Dorman was found dead in his car outside his home about 10 a.m., said Gail Krause, a spokesman for the Orange County sheriff’s office. A coroner ruled that the death was of natural causes, Krause said. Dorman had heart problems and was on a transplant list, Martin Gerschwitz, one of the current members of Iron Butterfly, said in an interview.

Iron Butterfly, a four-man group originating in San Diego, signed its first record contract with Atco, a division of Atlantic Records, in 1967, according to the band’s website. “In-A-Gadda-Da-Vida,” complete with its thumping bass riff, was released in July 1968. It stayed on the national sales charts for two years and became a Top 40 radio hit.

The track has been featured in a number of films and television shows, including an episode of The Simpsons.

According to Gerschwitz, Dorman was born in St. Louis on Sept. 15, 1942.

“He developed this style,” Gerschwitz said, “where the bass did not just function as a bass; it was an equal instrument with the others.” He added that Dorman was fond of noting that in 1968, Led Zeppelin opened for Iron Butterfly.

Dorman founded another band, Captain Beyond, in the 1970s. He continued touring with Iron Butterfly until recently. The band has replaced a number of musicians over the decades.

Gerschwitz, who had known Dorman for many years and joined the band in 2005, said Dorman did not have any immediate survivors.

Larry Reinhardt, a guitarist from the band who was known as Rhino, died earlier this year. Erik Braunn, who also played guitar for the group, died in 2003.

Blues legend, composer of ‘The Walk’THE NEW YORK TIMES

Jimmy McCracklin, a blues singer and pianist who by his count composed nearly a thousand songs and recorded hundreds, including the 1950s hit “The Walk,” died Thursday in San Pablo, Calif. He was 91.

His daughter, Sue McCracklin, confirmed his death.

McCracklin’s music spanned decades and eras of rhythm and blues, from up-tempo jump blues of the 1940s to soul of the 1960s and ’70s. Though his music eventually reached a national audience, he was most identified with the West Coast blues scene.His best-known record is probably “The Walk,” a jubilant dance number he recorded for Checker Records while he and his band, the Blues Blasters, were in Chicago. The song was his first national hit after more than a decade of recording. It reached No. 7 on the Billboard pop chart in 1958.

McCracklin released more than 20 albums and wrote and recorded popular tunes such as “Think,” “Just Got to Know,” “Shame, Shame, Shame” and“My Answer.”

But he never recorded his most lucrative song, “Tramp.” The song cracked the pop charts in 1967 when it was recorded by Otis Redding and Carla Thomas.

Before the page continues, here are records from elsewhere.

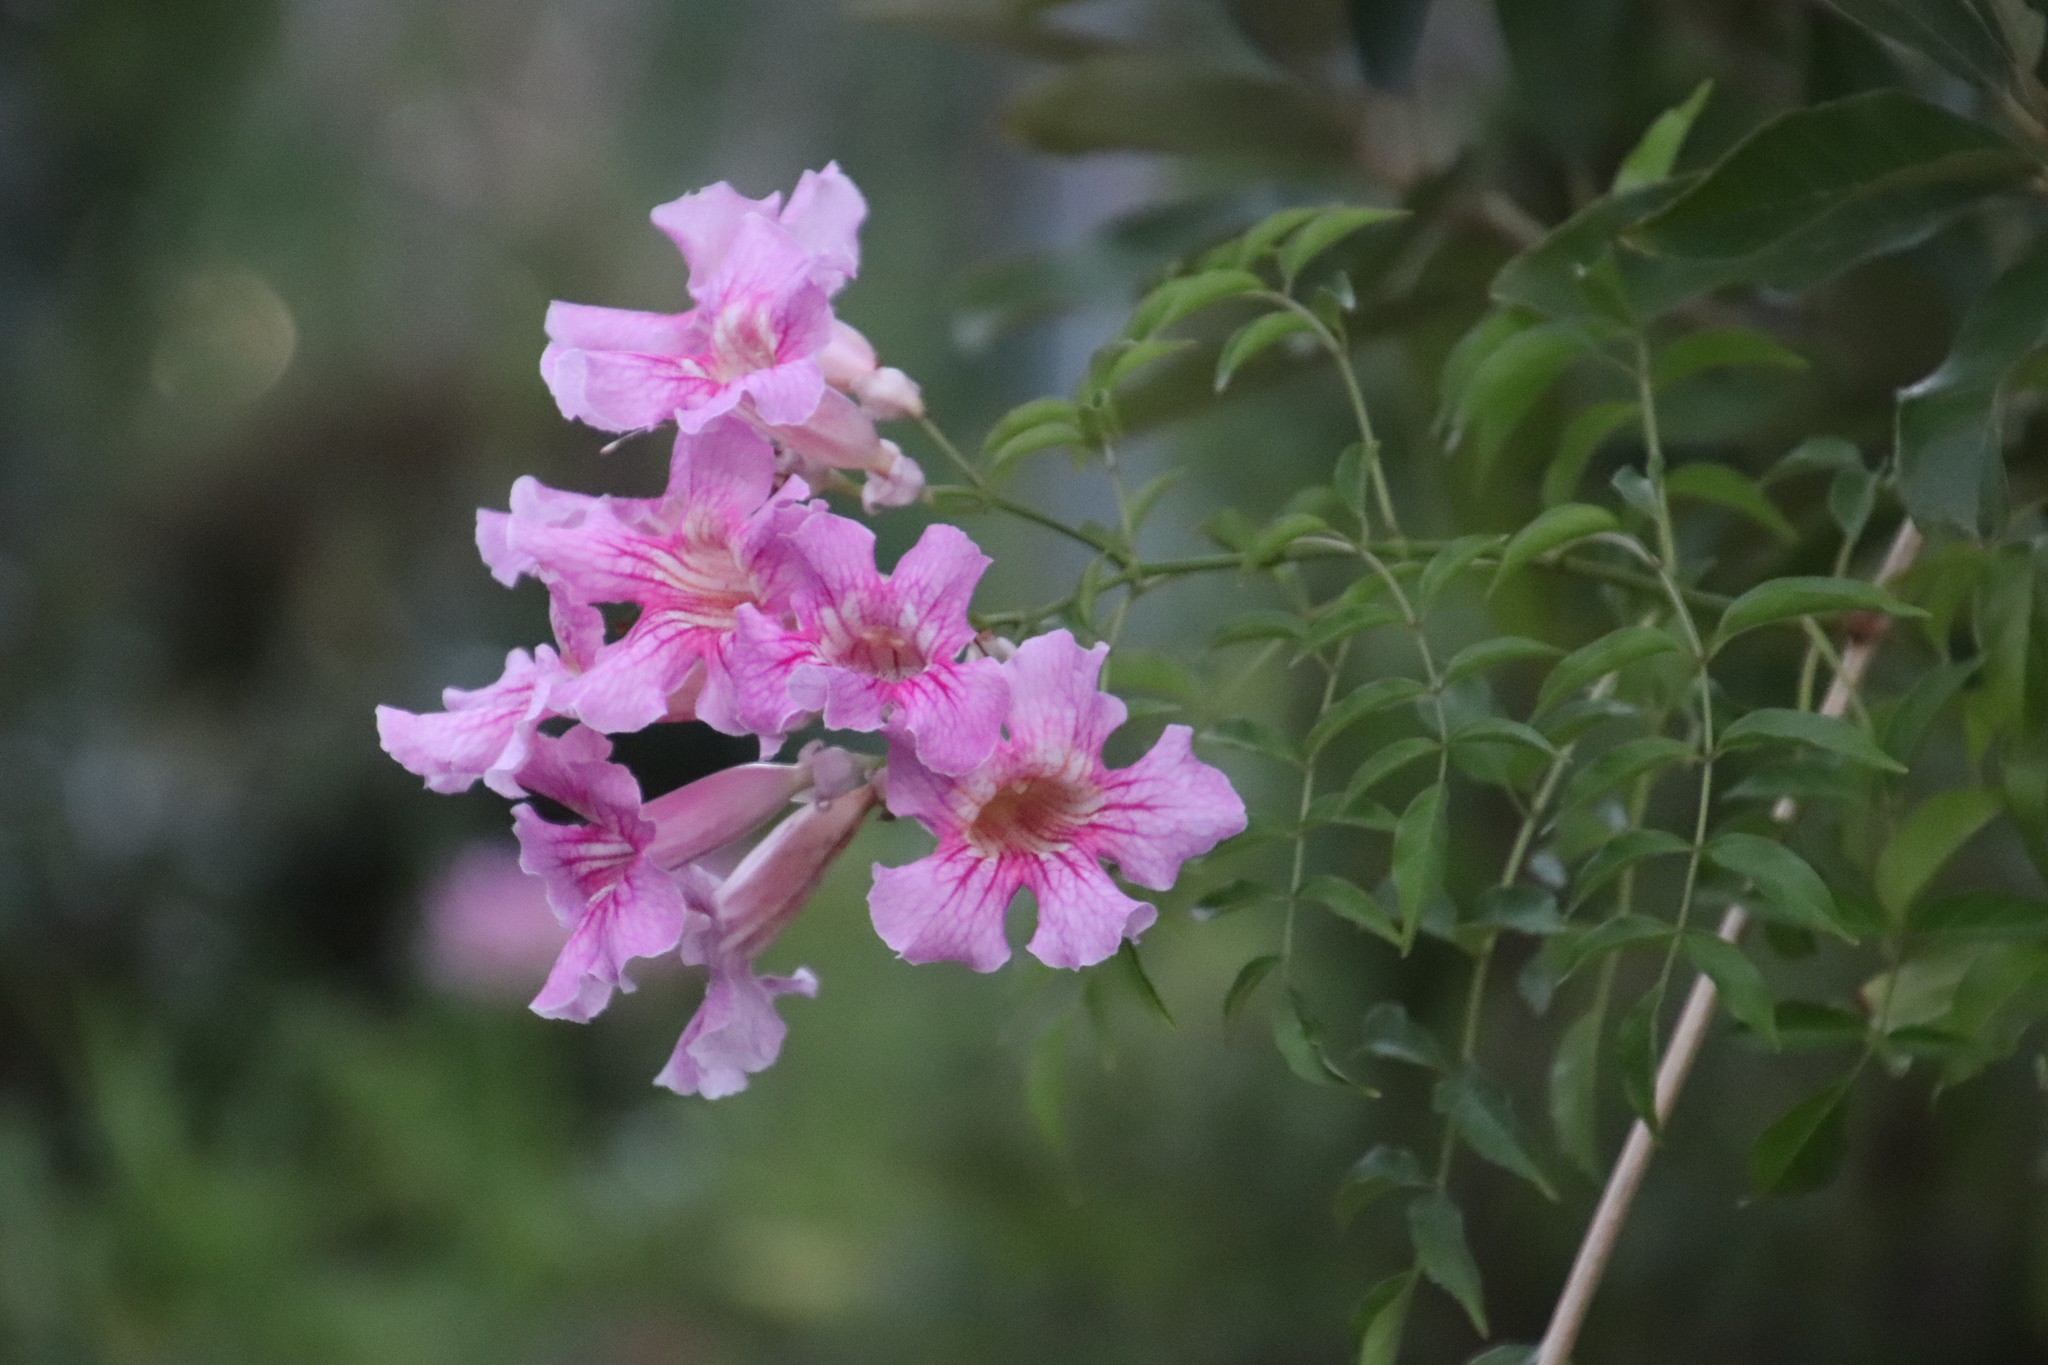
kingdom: Plantae
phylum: Tracheophyta
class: Magnoliopsida
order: Lamiales
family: Bignoniaceae
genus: Podranea
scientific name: Podranea ricasoliana
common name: Zimbabwe creeper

McCracklin was born James David Walker on Aug. 13, 1921, in Helena, Ark., and was given the name McCracklin when his stepfather, Berry McCracklin, adopted him. His family soon moved to St. Louis, where the blues performer Walter Davis taught him to sing and to play the piano.

McCracklin enlisted in the Navy in 1941 and took up competitive boxing while in the service. Honorably discharged in 1944, he moved to Los Angeles and boxed semiprofessionally for a time.

In the late 1950s he married Beulah Fayson, who died in 2008. He lived in Richmond, Calif., before moving to a nursing facility in San Pablo.

Besides his daughter, he is survived by a stepdaughter, Patricia Croner; four stepsons, Larry and Mike Collins, Willie Trader and Walter McAlpine; and two grandchildren.